I’m writing to you today from a little lunch cafe; I decided to mix up my usual coffee shop habit and come here instead, where all the music is bumping in Spanish and the food is auténtico and a wind chime tinkles against the teal doors whenever someone comes or goes.
I’m here for the cuban sandwich—it’s rare to find a good cuban, and I don’t take it lightly when I do. At this very moment, some delicious sauce I don’t have a name for is running down my cheek. My keyboard is a little greasy. Whatever. [The older I get, the more type B I become. My A days are over.]
I’m also here for the novelty. Because as much as I love routine—and so structure my days accordingly—I also know that too much routine makes me feel like a caged animal. I know it by the way I start to resent my schedule, by the way I feel like there’s no way out of the week’s preconceived plans. As soon as I start sighing and thinking thoughts like, “I can’t do such and such because I’m booked,” I know it’s time to step outside of the small circuits that I so willingly enslave myself to and to try something new. I constantly have to force myself to remember that yes, I do have a choice here. And then, to actually choose it.
I’ve been reading through The Fun Habit by Mike Rucker, PhD, and his no-nonsense approach to prioritizing fun is SO. LIFE-GIVING. He talks about the false belief that fun can only be fun if it’s spontaneous, and instead suggests that fun can be intentionally pursued—and scheduled.
He talks about creating a Fun File—a list of all the things that we have done in the past or would like to try in the future that sound enjoyable.

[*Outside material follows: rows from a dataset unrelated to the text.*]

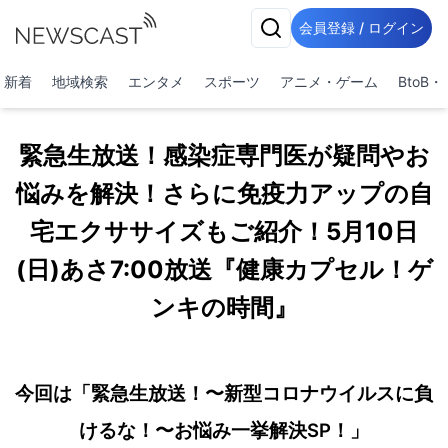
会員登録 / ログイン
新着
地域検索
エンタメ
スポーツ
アニメ・ゲーム
BtoB
緊急生放送！感染症専門医が疑問やお
悩みを解決！さらに免疫力アップの自
宅エクササイズもご紹介！5月10日
(日)あさ7:00放送『健康カプセル！ゲ
ンキの時間』
今回は「緊急生放送！〜新型コロナウイルスに負
けるな！〜お悩み一挙解決SP！」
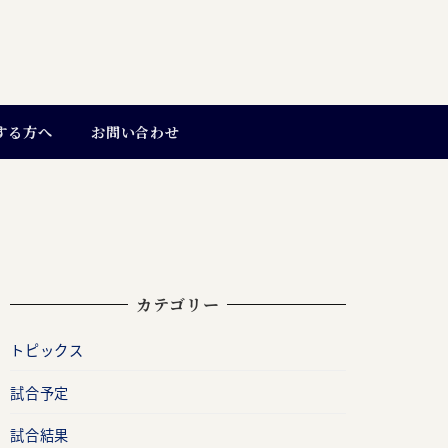
する方へ
お問い合わせ
カテゴリー
トピックス
試合予定
試合結果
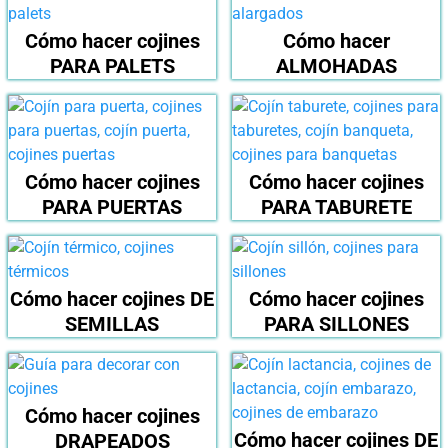
Cómo hacer cojines
Cómo hacer
PARA PALETS
ALMOHADAS
Cómo hacer cojines
Cómo hacer cojines
PARA PUERTAS
PARA TABURETE
Cómo hacer cojines DE
Cómo hacer cojines
SEMILLAS
PARA SILLONES
Cómo hacer cojines
Cómo hacer cojines DE
DRAPEADOS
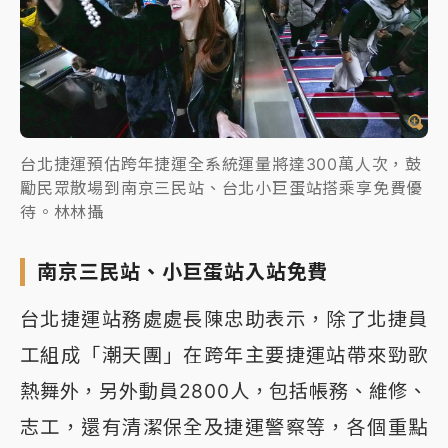
台北捷運預估跨年捷運全系統運量將達300萬人次，鼓
勵民眾散場到南京三民站、台北小巨蛋站搭乘享免費優
待。林林攝
南京三民站、小巨蛋站入站免費
台北捷運站務處處長陳忠助表示，除了北捷員
工組成「潮天團」在跨年主要捷運站帶來勁歌
熱舞外，另外動員2800人，包括帳務、維修、
志工，還有清潔保全及捷運警察等，各個重點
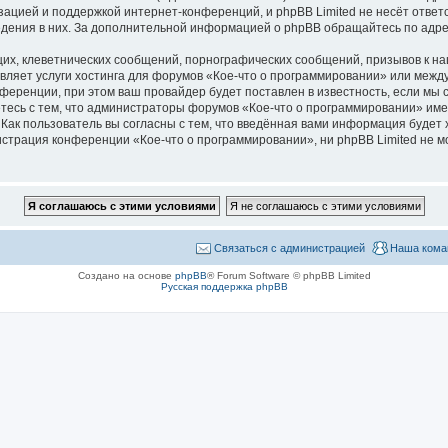
зацией и поддержкой интернет-конференций, и phpBB Limited не несёт ответ
ведения в них. За дополнительной информацией о phpBB обращайтесь по адр
их, клеветнических сообщений, порнографических сообщений, призывов к на
авляет услуги хостинга для форумов «Кое-что о программировании» или меж
ференции, при этом ваш провайдер будет поставлен в известность, если мы 
тесь с тем, что администраторы форумов «Кое-что о программировании» име
Как пользователь вы согласны с тем, что введённая вами информация будет 
страция конференции «Кое-что о программировании», ни phpBB Limited не мо
Связаться с администрацией
Наша кома
Создано на основе
phpBB
® Forum Software © phpBB Limited
Русская поддержка phpBB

Then, he encourages us to make a “short list,” choosing between 8-15 of those items that are readily achievable. These become our go-to choices for fun in the upcoming weeks and months.
I read about the short list while nestled in bed earlier this week, feeling somewhat broken in my body and malnourished in my spirit. At 30 weeks pregnant, I was feeling acutely aware of all the things that I cannot do right now. I cannot soak in the hot tub with my husband, for instance. I cannot drink crisp, dry wine on the porch as the sun goes down. I cannot go for long hikes or sun myself facedown at the beach. Heck, I can barely even stand up after sinking into that cozy spot in the corner of the couch. The prospect of fun seemed to be slipping away just like these July days.

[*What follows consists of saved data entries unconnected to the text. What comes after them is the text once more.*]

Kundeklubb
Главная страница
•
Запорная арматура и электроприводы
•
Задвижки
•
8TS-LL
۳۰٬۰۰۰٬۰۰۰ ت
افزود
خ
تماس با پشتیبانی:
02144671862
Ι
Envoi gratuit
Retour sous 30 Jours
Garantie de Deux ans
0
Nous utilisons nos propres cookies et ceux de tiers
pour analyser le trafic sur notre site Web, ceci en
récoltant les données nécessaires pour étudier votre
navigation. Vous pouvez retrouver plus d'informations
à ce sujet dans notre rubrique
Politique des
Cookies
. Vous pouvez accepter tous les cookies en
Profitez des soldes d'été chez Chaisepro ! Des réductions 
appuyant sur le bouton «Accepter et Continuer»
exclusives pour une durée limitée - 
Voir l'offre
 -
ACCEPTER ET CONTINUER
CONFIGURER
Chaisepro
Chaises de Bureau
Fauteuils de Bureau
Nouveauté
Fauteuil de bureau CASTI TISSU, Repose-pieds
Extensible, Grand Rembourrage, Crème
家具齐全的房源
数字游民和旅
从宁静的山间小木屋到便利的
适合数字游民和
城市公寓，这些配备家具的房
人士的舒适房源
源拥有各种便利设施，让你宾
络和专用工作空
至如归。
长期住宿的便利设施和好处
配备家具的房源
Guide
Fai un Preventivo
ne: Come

Plus, I was feeling overwhelmed by everything on my to-do list. I put off some projects in preparation for the She Speaks writing conference I attended a couple of weeks ago, and now I’ve been paying the piper. I have a lot of content to create and a lot of brain power I need to expend, but my brain has been feeling lethargic, tapped out.

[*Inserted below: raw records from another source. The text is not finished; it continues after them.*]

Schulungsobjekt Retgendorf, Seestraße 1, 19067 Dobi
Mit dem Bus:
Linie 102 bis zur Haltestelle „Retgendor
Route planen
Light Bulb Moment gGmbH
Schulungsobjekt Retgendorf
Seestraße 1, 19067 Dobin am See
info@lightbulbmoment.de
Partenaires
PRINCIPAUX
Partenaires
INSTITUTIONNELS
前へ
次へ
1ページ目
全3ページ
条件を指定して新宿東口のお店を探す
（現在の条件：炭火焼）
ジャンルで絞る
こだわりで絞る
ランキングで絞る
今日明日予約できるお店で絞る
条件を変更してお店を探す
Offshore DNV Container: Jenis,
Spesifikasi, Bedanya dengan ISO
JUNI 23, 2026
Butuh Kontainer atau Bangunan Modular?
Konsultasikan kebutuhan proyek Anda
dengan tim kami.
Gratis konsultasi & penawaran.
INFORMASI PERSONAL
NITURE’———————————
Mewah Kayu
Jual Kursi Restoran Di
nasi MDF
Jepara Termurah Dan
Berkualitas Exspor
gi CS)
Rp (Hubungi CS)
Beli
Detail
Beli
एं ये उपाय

But Mike inspired me. I wasn’t sure what items could still make the cut as “achievable” at this point in my pregnancy, but I pulled out my notebook beside the bed and started jotting down ideas, anyway.
Here’s my list:
It was easy. And making the list was fun. I went to bed thinking about which items on the short list I could attain even this week, and I felt more buoyant and hopeful than I had just ten minutes earlier.
So, how’s the list going?
So far this week, I’ve:
Visited a new coffee shop in Portland
Eaten the cuban sandwich at this lunch cafe
Gone to see the matinee showing of the Barbie movie1
And it has given me LIFE! It has:
Taken my mind off of my aches, pains, and occasional bouts of panic when I realize I’ll soon have 3 children [+ 1 husband + 1 powderpuff] to care for
Offered a sense of novelty, which has fueled my creativity for personal and professional projects
Helped me feel replenished, which makes it easier to have patience and open-heartedness toward my people
Reminded me that time spent away from “work” it worthwhile, too [I actually think I’ve been able to be more productive this week as a result of scheduling time for fun.]
I wrote about this a little bit on Instagram2 already, and one dear friend, Kimberly Phinney, wrote that her ability to leave the house right now is limited by her chronic illness. What I loved about her comment, though, was that she didn’t leave it at that. She didn’t say, “Fun is out of the question because I am suffering, and because it doesn’t look the way it once did.” Instead she offered a short list of what was attainable for her right now—things like playing with her daughter and swimming in the cool of their pool.
That’s the beauty of scheduling fun: it’s the chance to look honestly at the lives we have right now, and to say, “What choice do I have here? Where can I intentionally insert some delight, even in the middle of these exact circumstances?”
We might be surprised by how many opportunities really are available to us, if only we’re willing to step outside of our self-created circuits of routine.
So tell me: what’s on your fun “short list?” And, more importantly, which option are you going to schedule for yourself this week?
I could write a whole other post about the Barbie movie alone. Have you gone to see it? I want to know your thoughts!
Adding that book to my TBR list!
I love this so much! Thanks for the reminder. Also please share your take on Barbie, I'd love to hear your thoughts. I'm going to see it on Friday.